Rather than turning the minister’s silence to her advantage, Levinsohn produces a work that in most ways justifies Farrakhan’s unwillingness to cooperate with her. Her repeated use of terms like “virulent anti-Semitism,” her comparisons of Farrakhan to Adolf Hitler and numerous snide observations about the intermediaries she hoped would lead her to the minister are all indications that Levinsohn’s intentions were questionable from the start.

Because Levinsohn never talked with Farrakhan, her inside-the-minister’s-brain comments ring false. She attempts to fill the void by visiting some of Farrakhan’s current and former stomping grounds, and then conducting internal monologues about what the minister might have been thinking at different times in his life. The embarrassing results read like the mean-spirited imaginings of a writer whose subject refused to go along with her preconceived ideas.

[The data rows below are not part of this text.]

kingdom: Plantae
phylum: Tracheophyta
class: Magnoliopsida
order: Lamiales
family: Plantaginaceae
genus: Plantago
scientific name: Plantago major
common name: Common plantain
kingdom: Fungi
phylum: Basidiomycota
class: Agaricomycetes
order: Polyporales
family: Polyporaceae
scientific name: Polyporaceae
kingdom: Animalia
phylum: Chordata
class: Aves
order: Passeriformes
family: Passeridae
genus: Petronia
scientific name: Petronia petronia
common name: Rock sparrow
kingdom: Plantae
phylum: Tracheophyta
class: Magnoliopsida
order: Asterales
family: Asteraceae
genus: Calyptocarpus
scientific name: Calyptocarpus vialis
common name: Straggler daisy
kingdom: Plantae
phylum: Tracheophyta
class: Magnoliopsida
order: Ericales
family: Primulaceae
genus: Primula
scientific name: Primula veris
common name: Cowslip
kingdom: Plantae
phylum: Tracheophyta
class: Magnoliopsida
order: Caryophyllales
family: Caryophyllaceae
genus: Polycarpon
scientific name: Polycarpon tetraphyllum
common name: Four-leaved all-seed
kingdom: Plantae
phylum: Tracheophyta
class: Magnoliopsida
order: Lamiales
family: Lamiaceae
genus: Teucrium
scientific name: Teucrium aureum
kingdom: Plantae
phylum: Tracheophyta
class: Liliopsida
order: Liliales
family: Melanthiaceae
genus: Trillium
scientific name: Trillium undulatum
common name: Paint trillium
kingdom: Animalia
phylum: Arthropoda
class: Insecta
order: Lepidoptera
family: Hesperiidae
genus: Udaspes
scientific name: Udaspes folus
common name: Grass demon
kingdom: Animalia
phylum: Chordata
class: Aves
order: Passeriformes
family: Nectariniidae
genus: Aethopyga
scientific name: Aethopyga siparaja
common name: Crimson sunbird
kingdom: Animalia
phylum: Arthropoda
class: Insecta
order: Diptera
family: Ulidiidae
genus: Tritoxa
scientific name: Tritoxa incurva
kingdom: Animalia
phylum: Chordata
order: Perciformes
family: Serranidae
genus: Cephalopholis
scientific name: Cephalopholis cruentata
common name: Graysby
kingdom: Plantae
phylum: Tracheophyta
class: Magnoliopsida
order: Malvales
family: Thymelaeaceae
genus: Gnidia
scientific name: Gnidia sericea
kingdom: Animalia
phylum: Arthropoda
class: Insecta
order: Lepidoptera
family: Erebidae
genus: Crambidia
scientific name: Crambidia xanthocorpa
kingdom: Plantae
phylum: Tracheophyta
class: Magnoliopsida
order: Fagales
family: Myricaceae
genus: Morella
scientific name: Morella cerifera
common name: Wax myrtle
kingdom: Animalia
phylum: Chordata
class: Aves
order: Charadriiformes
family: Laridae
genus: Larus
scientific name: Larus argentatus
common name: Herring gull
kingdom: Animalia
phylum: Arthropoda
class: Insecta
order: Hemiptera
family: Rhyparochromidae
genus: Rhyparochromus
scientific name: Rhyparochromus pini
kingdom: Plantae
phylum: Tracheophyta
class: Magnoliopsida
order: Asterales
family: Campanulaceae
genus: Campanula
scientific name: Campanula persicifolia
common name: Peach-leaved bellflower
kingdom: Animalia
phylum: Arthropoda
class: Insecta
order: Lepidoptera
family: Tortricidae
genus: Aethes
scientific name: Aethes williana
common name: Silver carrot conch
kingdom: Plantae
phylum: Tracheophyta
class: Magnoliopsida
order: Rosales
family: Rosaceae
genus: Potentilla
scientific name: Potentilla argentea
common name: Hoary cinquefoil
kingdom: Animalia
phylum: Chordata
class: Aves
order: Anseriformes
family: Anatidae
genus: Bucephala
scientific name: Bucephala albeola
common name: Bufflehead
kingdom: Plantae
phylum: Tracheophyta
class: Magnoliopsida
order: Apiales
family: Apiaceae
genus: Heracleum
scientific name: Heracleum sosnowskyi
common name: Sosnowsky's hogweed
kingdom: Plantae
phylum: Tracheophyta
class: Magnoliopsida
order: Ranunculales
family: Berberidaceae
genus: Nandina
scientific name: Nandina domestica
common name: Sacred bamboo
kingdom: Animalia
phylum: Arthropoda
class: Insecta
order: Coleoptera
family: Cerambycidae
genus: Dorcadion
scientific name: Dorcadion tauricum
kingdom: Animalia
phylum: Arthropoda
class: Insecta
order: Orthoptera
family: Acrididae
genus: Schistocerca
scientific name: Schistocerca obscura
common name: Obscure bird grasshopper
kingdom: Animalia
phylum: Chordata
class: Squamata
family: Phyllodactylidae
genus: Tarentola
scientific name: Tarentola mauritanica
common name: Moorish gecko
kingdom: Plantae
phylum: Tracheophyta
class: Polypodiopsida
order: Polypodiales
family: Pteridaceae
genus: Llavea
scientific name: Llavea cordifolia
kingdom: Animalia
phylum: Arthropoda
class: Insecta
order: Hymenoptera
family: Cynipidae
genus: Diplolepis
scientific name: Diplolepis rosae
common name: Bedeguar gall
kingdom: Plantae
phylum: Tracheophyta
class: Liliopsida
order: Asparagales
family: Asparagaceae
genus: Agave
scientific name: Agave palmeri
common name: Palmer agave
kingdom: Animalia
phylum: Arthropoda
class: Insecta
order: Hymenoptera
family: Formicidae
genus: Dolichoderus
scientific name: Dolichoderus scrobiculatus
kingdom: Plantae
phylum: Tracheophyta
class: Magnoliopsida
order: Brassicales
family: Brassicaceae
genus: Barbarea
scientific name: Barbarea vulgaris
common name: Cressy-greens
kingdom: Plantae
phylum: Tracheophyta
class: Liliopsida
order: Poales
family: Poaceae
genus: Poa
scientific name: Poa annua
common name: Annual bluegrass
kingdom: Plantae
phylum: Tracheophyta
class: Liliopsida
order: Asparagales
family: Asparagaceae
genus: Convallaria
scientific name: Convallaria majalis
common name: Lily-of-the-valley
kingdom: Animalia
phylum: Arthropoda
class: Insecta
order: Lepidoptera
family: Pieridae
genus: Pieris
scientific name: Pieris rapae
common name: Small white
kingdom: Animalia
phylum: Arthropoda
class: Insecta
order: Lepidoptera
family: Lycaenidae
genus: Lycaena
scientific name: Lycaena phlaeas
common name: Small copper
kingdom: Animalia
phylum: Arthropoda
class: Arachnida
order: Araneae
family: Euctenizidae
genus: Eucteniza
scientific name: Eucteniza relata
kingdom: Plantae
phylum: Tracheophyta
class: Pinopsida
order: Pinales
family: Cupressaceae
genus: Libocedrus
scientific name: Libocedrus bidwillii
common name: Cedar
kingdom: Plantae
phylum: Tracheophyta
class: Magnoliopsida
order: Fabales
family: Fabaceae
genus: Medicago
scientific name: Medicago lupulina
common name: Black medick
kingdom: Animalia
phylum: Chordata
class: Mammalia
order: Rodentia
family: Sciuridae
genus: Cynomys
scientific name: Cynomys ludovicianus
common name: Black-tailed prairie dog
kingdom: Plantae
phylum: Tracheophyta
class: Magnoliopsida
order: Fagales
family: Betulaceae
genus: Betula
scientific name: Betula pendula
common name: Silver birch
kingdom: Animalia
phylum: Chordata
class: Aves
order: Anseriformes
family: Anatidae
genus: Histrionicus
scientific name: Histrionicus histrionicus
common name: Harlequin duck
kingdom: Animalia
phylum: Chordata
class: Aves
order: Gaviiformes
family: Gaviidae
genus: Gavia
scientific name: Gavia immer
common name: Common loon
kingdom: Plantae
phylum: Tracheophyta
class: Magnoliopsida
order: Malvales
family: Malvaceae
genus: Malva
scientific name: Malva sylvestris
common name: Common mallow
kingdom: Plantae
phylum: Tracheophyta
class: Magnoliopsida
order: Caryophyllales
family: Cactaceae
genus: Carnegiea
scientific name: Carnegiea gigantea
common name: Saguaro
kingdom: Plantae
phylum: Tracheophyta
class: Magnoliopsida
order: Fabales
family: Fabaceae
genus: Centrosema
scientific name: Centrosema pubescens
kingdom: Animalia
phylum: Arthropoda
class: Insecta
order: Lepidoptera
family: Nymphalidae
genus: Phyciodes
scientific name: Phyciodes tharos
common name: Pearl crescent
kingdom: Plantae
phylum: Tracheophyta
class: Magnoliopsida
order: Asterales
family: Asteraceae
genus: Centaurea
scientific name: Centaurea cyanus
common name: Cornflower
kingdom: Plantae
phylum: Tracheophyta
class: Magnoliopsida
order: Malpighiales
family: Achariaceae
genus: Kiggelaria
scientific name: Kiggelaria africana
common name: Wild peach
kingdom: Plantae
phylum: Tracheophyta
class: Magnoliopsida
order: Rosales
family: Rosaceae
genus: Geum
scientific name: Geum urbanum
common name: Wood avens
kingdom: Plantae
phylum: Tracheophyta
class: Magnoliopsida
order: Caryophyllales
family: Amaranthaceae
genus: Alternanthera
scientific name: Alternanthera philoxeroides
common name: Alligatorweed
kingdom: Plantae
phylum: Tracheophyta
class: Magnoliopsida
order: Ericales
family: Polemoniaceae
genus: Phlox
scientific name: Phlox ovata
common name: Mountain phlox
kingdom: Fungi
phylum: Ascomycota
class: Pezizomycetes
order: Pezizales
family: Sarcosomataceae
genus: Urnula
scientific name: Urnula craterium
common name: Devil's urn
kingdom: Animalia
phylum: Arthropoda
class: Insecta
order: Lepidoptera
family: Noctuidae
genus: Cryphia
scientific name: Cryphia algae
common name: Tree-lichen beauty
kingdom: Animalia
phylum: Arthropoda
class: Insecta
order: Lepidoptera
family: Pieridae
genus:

Further, Levinsohn makes the same mistake other white observers routinely make when considering Farrakhan: She seems to think he is the No. 1 choice of African-Americans desperate for an effective leader. By 1994, after 20 years of jockeying for power within the Nation following the mid-1970s death of Elijah Muhammad, Farrakhan had become the “foremost leader in the black fold,” Levinsohn tells us. Like the mainstream journalists and pundits whose hysterical denunciations of Farrakhan helped elevate him into the national spotlight beginning in the mid-1980s, Levinsohn seems to confuse black Americans’ respect for the minister with a blind willingness to follow him. In fact, most black Americans respect Farrakhan for his outspokenness, but few are willing to get on board with his separatist dogma, his bizarre philosophies of UFOs, his rants of an impending apocalypse, his unreliable versions of the history of slave trading or his even more unreliable scriptural interpretations. Levinsohn consults with several black nationalists, then dismisses them when they refuse to rise to the bait of her using Farrakhan as a litmus test. She also lobs broadsides at several African-American scholars, including Henry Louis Gates Jr. and C. Eric Lincoln. Levinsohn declares these two intellectual titans too sympathetic to Farrakhan, and therefore unworthy of serious consideration when it comes to their research on him.

Ultimately, Levinsohn emerges as a relic of the civil rights movement, a living example of a mindset described by writer Jim Sleeper in his current book “Liberal Racism.” She would have served us all better by simply coming clean and directly questioning why blacks don’t seem appreciative of some liberals’ efforts, and specifically but not exclusively, of Jewish efforts on their behalf.

Levinsohn reminds us repeatedly that she has fought the good, liberal fight on race and social issues since the 1960s. But her words come off as harping and self-serving, a postmodern case of protesting too much. Like this reader, Farrakhan’s aides probably were unimpressed with Levinsohn’s claims of liberal righteousness. When she informs us that she “went to Selma, Alabama, in 1965, to march with Martin Luther King,” my response was to roll my eyes heavenward. I would have been more engaged–and sympathetic–if Levinsohn had turned the tables on her subject. She might have turned up at some of Farrakhan’s personal appearances and implored his aides to give her access. She might have stationed herself outside the minister’s Hyde Park home and come away with a hilarious look at how Farrakhan and the Nation responded to being hounded by a female, middle-age Jewish journalist. To be sure, it would have marked the first time in the long, twisted relationship between Farrakhan and his Jewish critics that someone displayed the good sense to laugh at the absurdity of it all.